In August 2003, Scott Peterson of the Christian Science Monitor used a Geiger counter to test several sites in Bagdad near where bunker-buster bombs and missiles had fallen. He found radiation readings that were between 1,000 and 1,900 times higher than normal background radiation readings. DU weapons are still being extensively used in Iraq and Afghanistan.

After the 1991 Gulf War, birth defects and leukemia rose dramatically in the areas around Basra where these weapons were used. By 2003, the U.S. Defense Department admitted that over 200,000 Gulf War veterans had filed for compensation for illness or disabilities. The veterans refer to this as “Gulf War Syndrome.” In the first Gulf War, the U.S.-led coalition suffered 148 deaths.
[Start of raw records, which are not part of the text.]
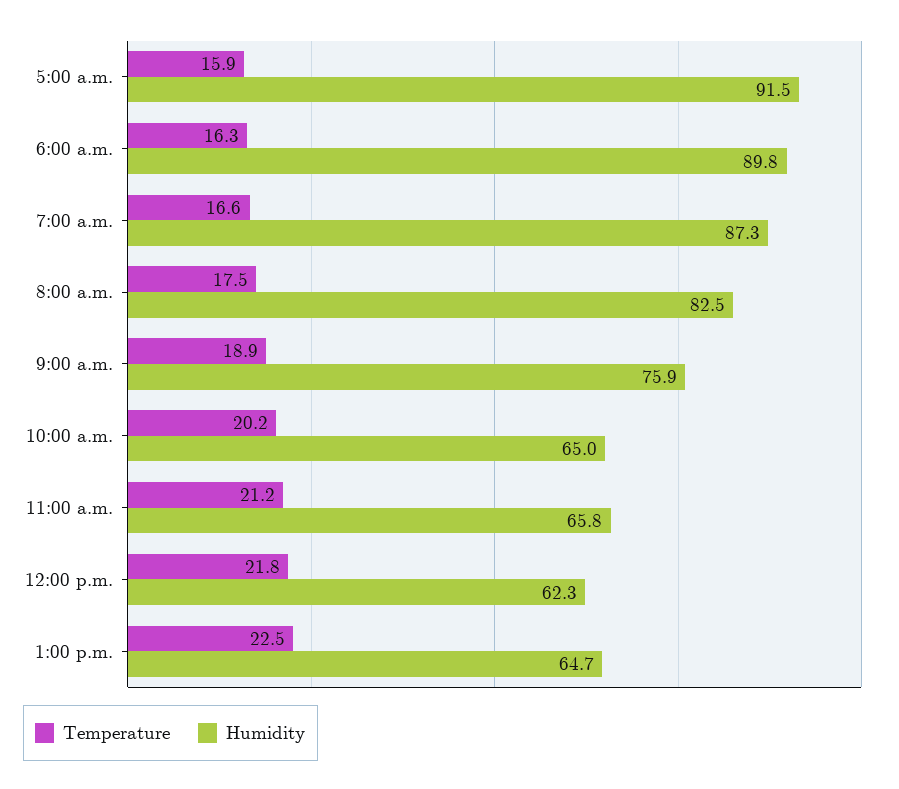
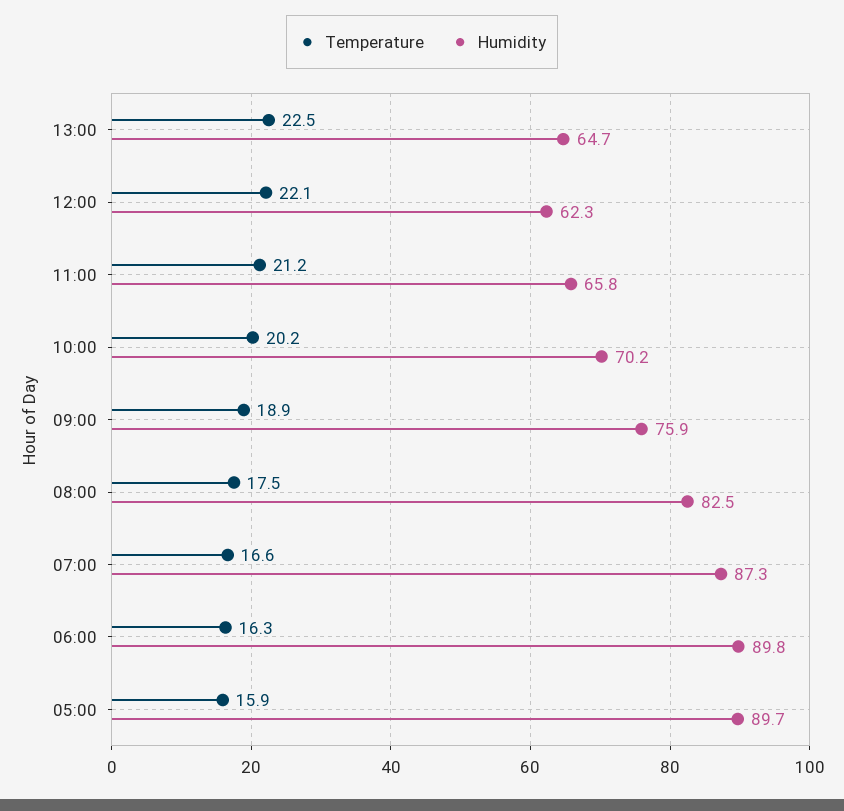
  {
    "Temperature": {
      "5:00 a.m.": 15.9,
      "6:00 a.m.": 16.3,
      "7:00 a.m.": 16.6,
      "8:00 a.m.": 17.5,
      "9:00 a.m.": 18.9,
      "10:00 a.m.": 20.2,
      "11:00 a.m.": 21.2,
-     "12:00 p.m.": 21.8,
+     "12:00 p.m.": 22.1,
      "1:00 p.m.": 22.5
    },
    "Humidity": {
-     "5:00 a.m.": 91.5,
+     "5:00 a.m.": 89.7,
      "6:00 a.m.": 89.8,
      "7:00 a.m.": 87.3,
      "8:00 a.m.": 82.5,
      "9:00 a.m.": 75.9,
-     "10:00 a.m.": 65,
+     "10:00 a.m.": 70.2,
      "11:00 a.m.": 65.8,
      "12:00 p.m.": 62.3,
      "1:00 p.m.": 64.7
    }
  }

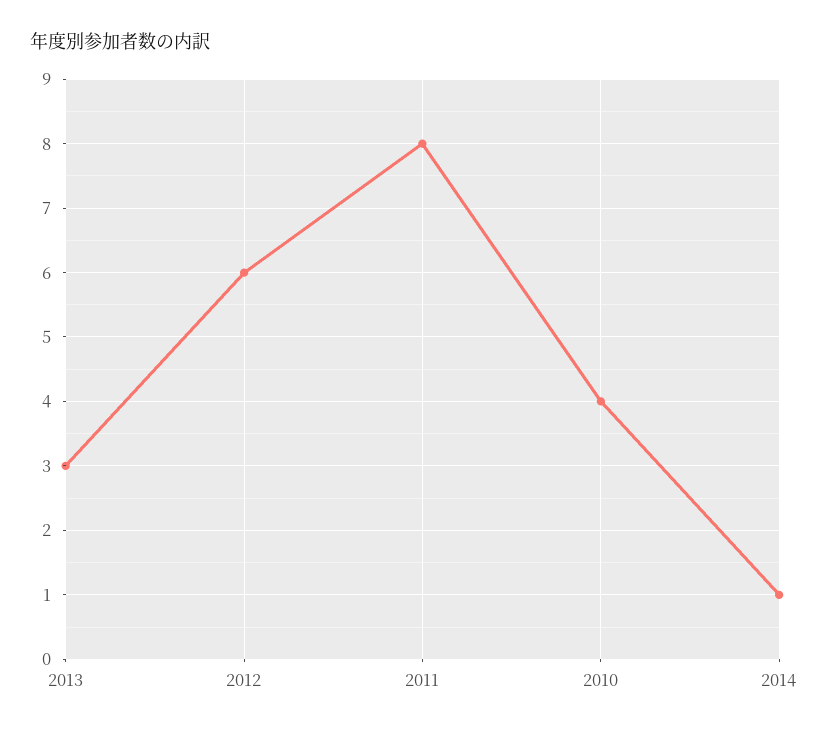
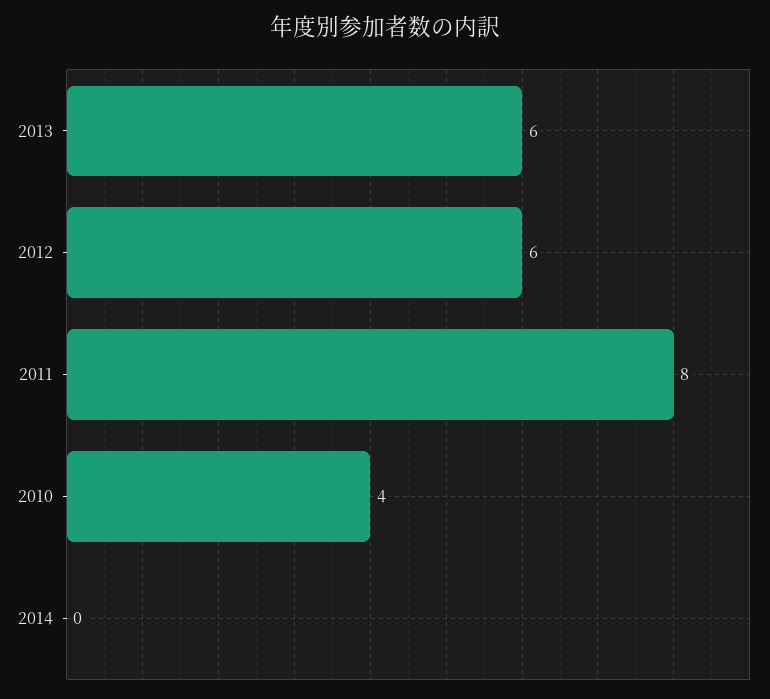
  {
-   "2013": 3,
+   "2013": 6,
    "2012": 6,
    "2011": 8,
    "2010": 4,
-   "2014": 1
+   "2014": 0
  }

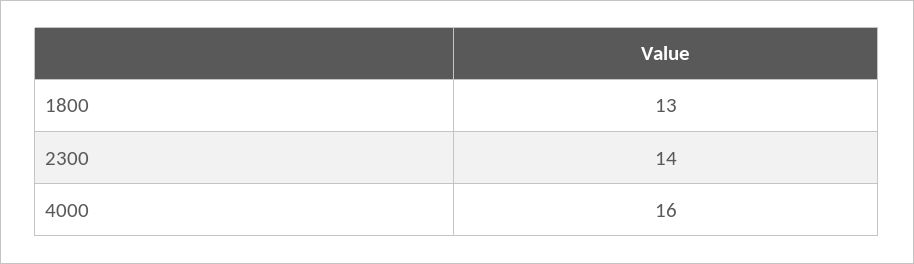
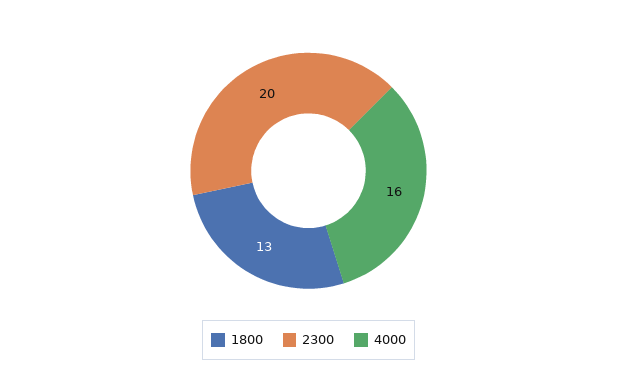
  {
    "1800": 13,
-   "2300": 14,
+   "2300": 20,
    "4000": 16
  }

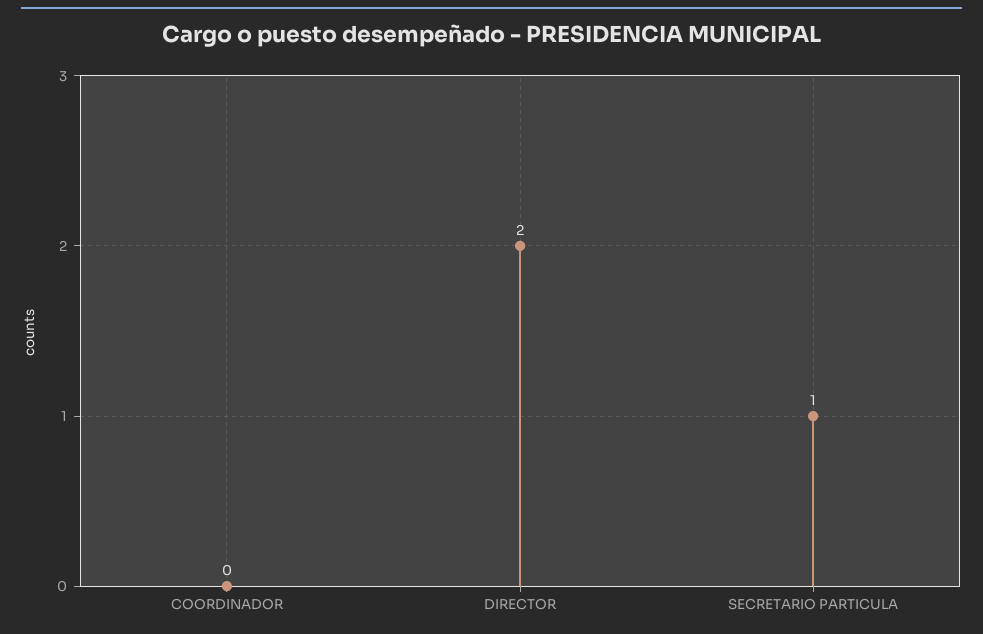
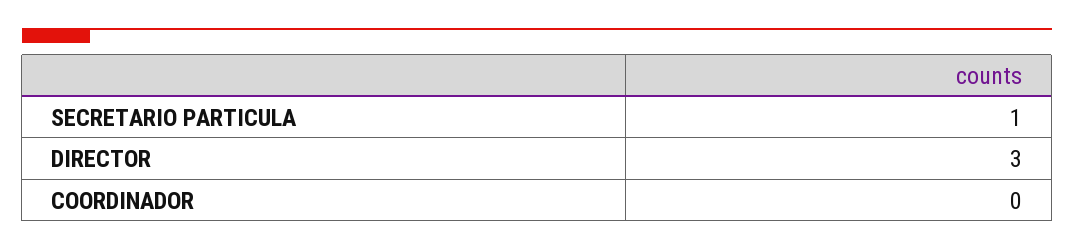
  {
    "COORDINADOR": 0,
-   "DIRECTOR": 2,
+   "DIRECTOR": 3,
    "SECRETARIO PARTICULA": 1
  }

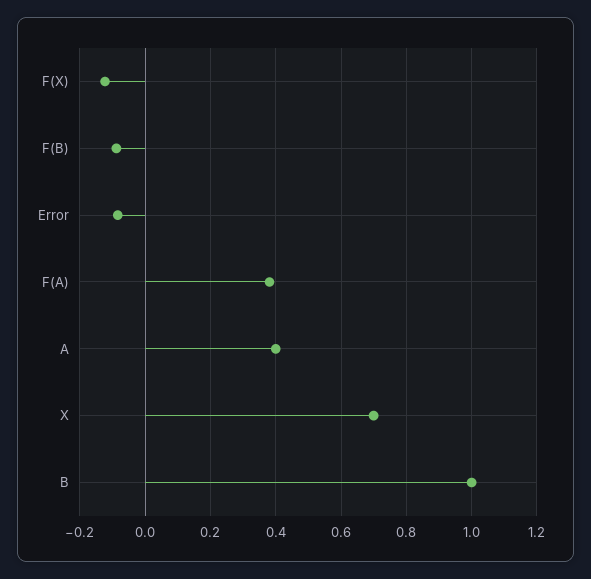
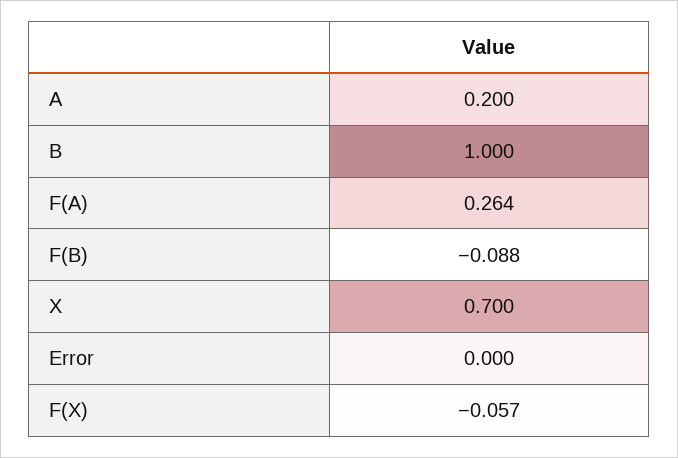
  {
-   "F(X)": -0.12,
+   "F(X)": -0.057,
    "F(B)": -0.088,
-   "Error": -0.08,
+   "Error": 0,
-   "F(A)": 0.38,
+   "F(A)": 0.264,
-   "A": 0.4,
+   "A": 0.2,
    "X": 0.7,
    "B": 1
  }

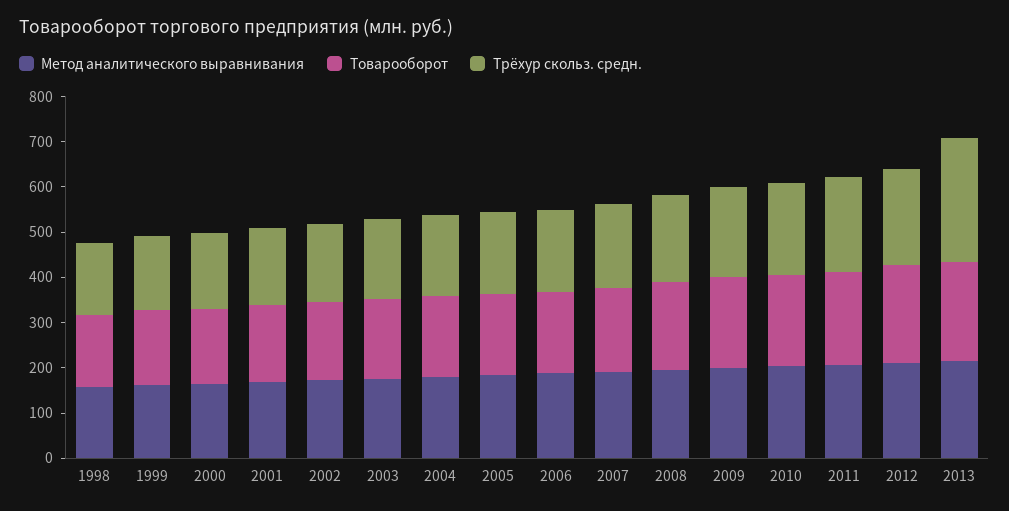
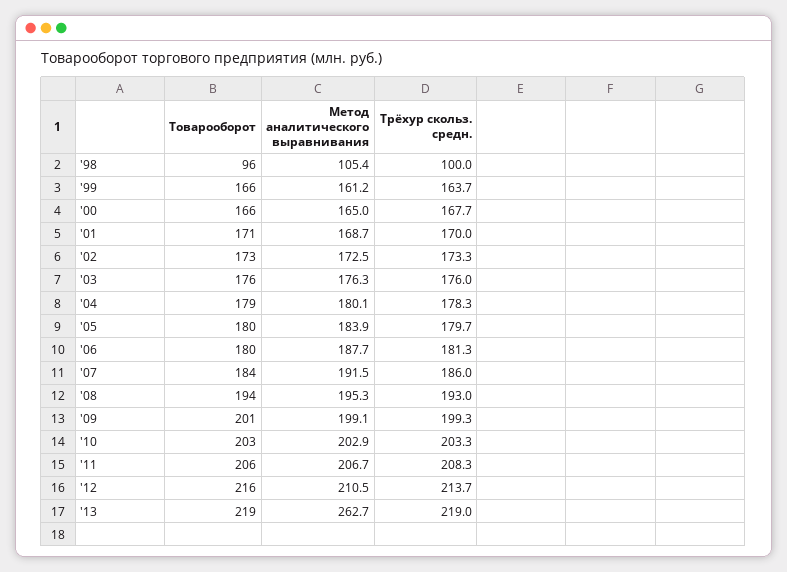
  {
    "Метод аналитического выравнивания": {
-     "1998": 160,
+     "1998": 105.4,
      "1999": 161.2,
      "2000": 165,
      "2001": 168.7,
      "2002": 172.5,
      "2003": 176.3,
      "2004": 180.1,
      "2005": 183.9,
      "2006": 187.7,
      "2007": 191.5,
      "2008": 195.3,
      "2009": 199.1,
      "2010": 202.9,
      "2011": 206.7,
      "2012": 210.5,
-     "2013": 220
+     "2013": 262.7
    },
    "Товарооборот": {
-     "1998": 160,
+     "1998": 96,
      "1999": 166,
      "2000": 166,
      "2001": 171,
      "2002": 173,
      "2003": 176,
      "2004": 179,
      "2005": 180,
      "2006": 180,
      "2007": 184,
      "2008": 194,
      "2009": 201,
      "2010": 203,
      "2011": 206,
      "2012": 216,
      "2013": 219
    },
    "Трёхур скольз. средн.": {
-     "1998": 160,
+     "1998": 100,
      "1999": 163.7,
      "2000": 167.7,
      "2001": 170,
      "2002": 173.3,
      "2003": 176,
      "2004": 178.3,
      "2005": 179.7,
      "2006": 181.3,
      "2007": 186,
      "2008": 193,
      "2009": 199.3,
      "2010": 203.3,
      "2011": 208.3,
      "2012": 213.7,
-     "2013": 280
+     "2013": 219
    }
  }

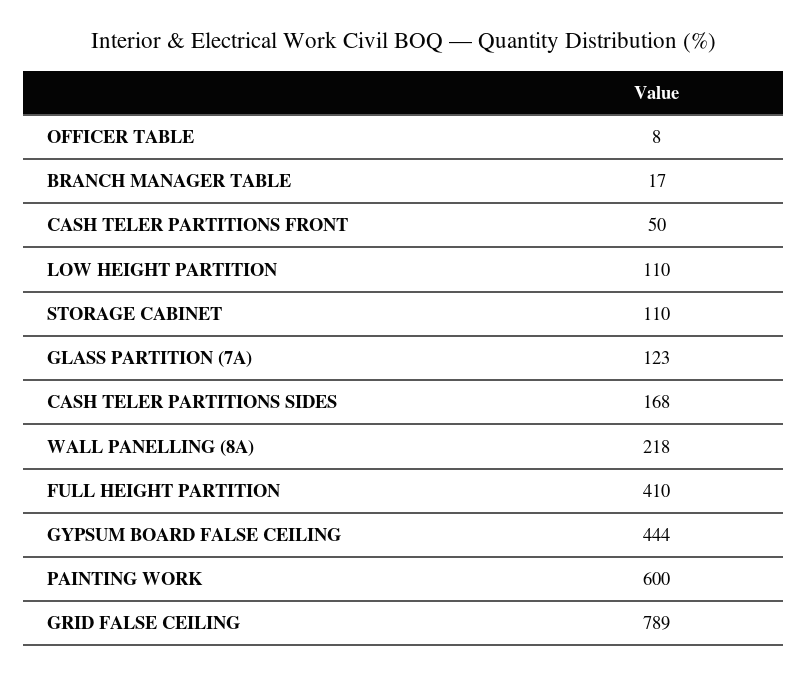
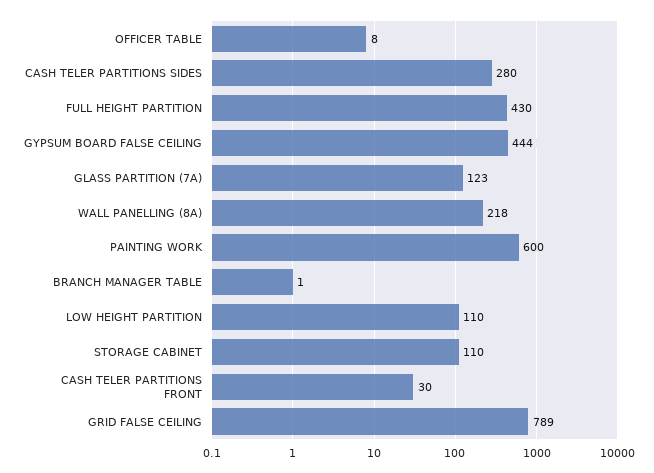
  {
    "OFFICER TABLE": 8,
-   "BRANCH MANAGER TABLE": 17,
+   "BRANCH MANAGER TABLE": 1,
-   "CASH TELER PARTITIONS FRONT": 50,
+   "CASH TELER PARTITIONS FRONT": 30,
    "LOW HEIGHT PARTITION": 110,
    "STORAGE CABINET": 110,
    "GLASS PARTITION (7A)": 123,
-   "CASH TELER PARTITIONS SIDES": 168,
+   "CASH TELER PARTITIONS SIDES": 280,
    "WALL PANELLING (8A)": 218,
-   "FULL HEIGHT PARTITION": 410,
+   "FULL HEIGHT PARTITION": 430,
    "GYPSUM BOARD FALSE CEILING": 444,
    "PAINTING WORK": 600,
    "GRID FALSE CEILING": 789
  }

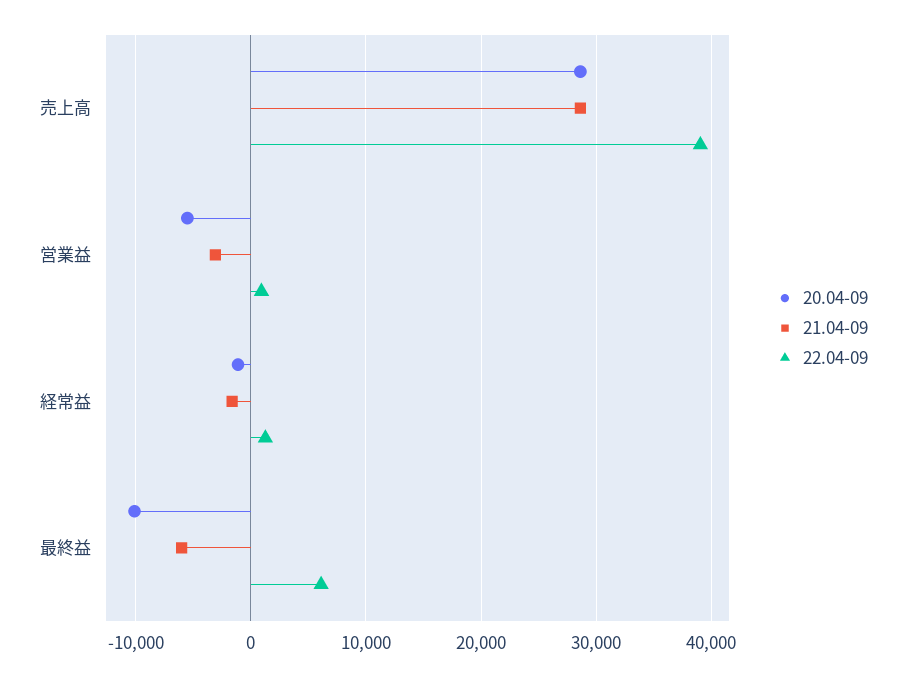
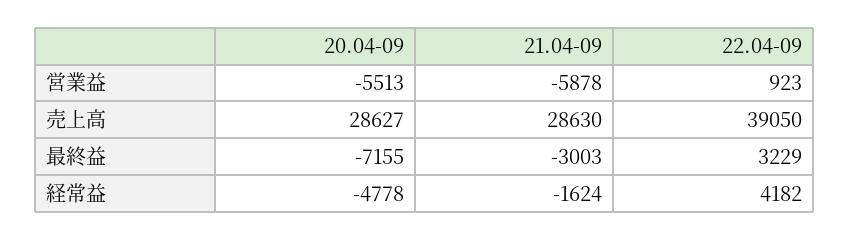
  {
    "20.04-09": {
      "売上高": 28627,
      "営業益": -5513,
-     "経常益": -1000,
+     "経常益": -4778,
-     "最終益": -10000
+     "最終益": -7155
    },
    "21.04-09": {
      "売上高": 28630,
-     "営業益": -3000,
+     "営業益": -5878,
      "経常益": -1624,
-     "最終益": -6000
+     "最終益": -3003
    },
    "22.04-09": {
      "売上高": 39050,
      "営業益": 923,
-     "経常益": 1000,
+     "経常益": 4182,
-     "最終益": 6000
+     "最終益": 3229
    }
  }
Since then 8,000 veterans of this war have experienced early death.

In 1996, the UN General Assembly adopted a resolution declaring that DU weapons were illegal “weapons of mass destruction.” In 2002, the UN Human Rights Convention passed a resolution urging a ban on the use of any DU weapons.

We will have to wait to find out the impact of these weapons on the people of Afghanistan and the men and women in the U.S., Canadian, and other NATO armed forces.

(John W. Warnock is a Regina political economist and author. This is an extract from his forthcoming book, Afghanistan: The Creation of a Failed State, to be published by Fernwood later this year.)